Configuring the ZooKeeper Connection¶
Scenarios¶
ZooKeeper has maxClientCnxn configuration at the server side, and this configuration will verify the connections from each client IP address. But many clients can create countless unnecessary connections and consume all resources of ZooKeeper during the denial-of-service (DOS) attack. This makes other clients fail to create legitimate connections or even triggers the server breakdown.
To limit the maximum number of connections to a single ZooKeeper server, all ZooKeeper servers introduce a new configuration to check the total number of active connections before accepting any new connection requests.
Figure 1 Connection control logic¶
Configuration Description¶
Go to the All Configurations page of ZooKeeper by referring to Modifying Cluster Service Configuration Parameters. Enter a parameter name in the search box. Configure maxClientCnxn and maxCnxns to limit the maximum number of connections on each host and the total number of connections on the ZooKeeper server.

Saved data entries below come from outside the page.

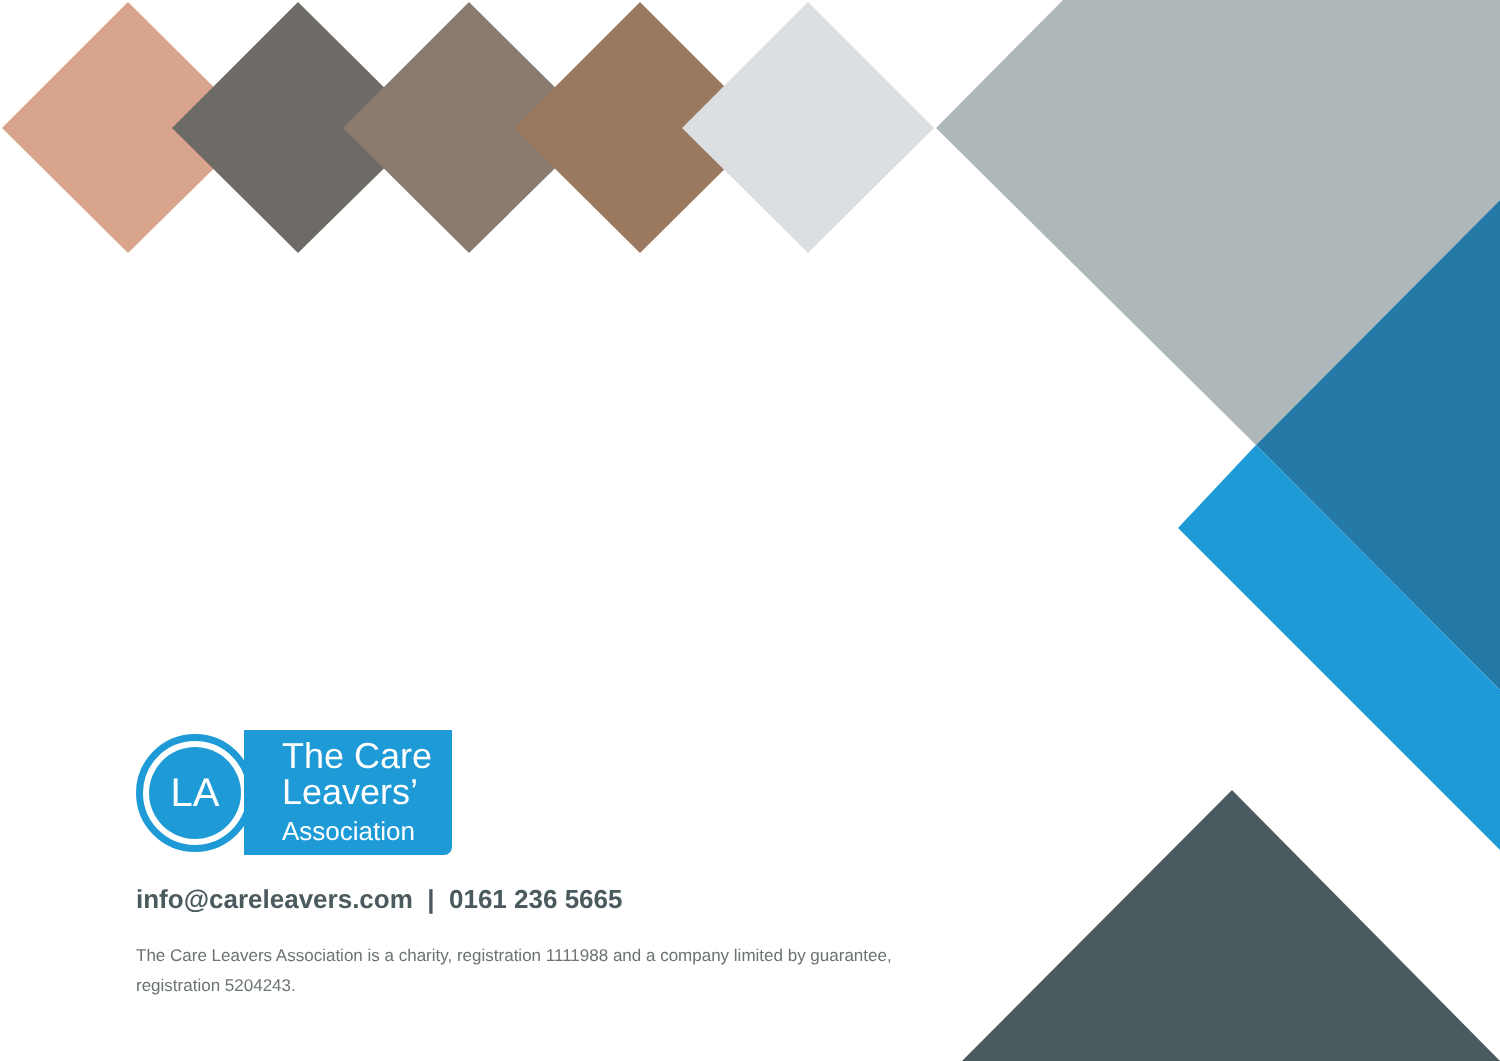LA
The Care
Leavers’
Association
info@careleavers.com | 0161 236 5665
The Care Leavers Association is a charity, registration 1111988 and a company limited by guarantee, registration 5204243.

Parameter | Description | Default Value |
|---|---|---|
maxClientCnxns | Limits the number of client connections to a ZooKeeper server in the ZooKeeper cluster. Clients are distinguished by IP address. The configuration is the same as that in the open source version. | 2000 |
maxCnxns | Specifies the maximum number of client connections allowed by a single ZooKeeper server. Clients are not differentiated by IP address. | 20000 |
Note
The ZooKeeper connection control function is based on IP addresses instead of specific users. If all connections of an IP address are occupied by few services, other mandatory services from the same IP address may fail to connect to the ZooKeeper. Therefore, ensure that only trusted applications are allowed to connect to ZooKeeper and the maximum number of connections is configured accordingly.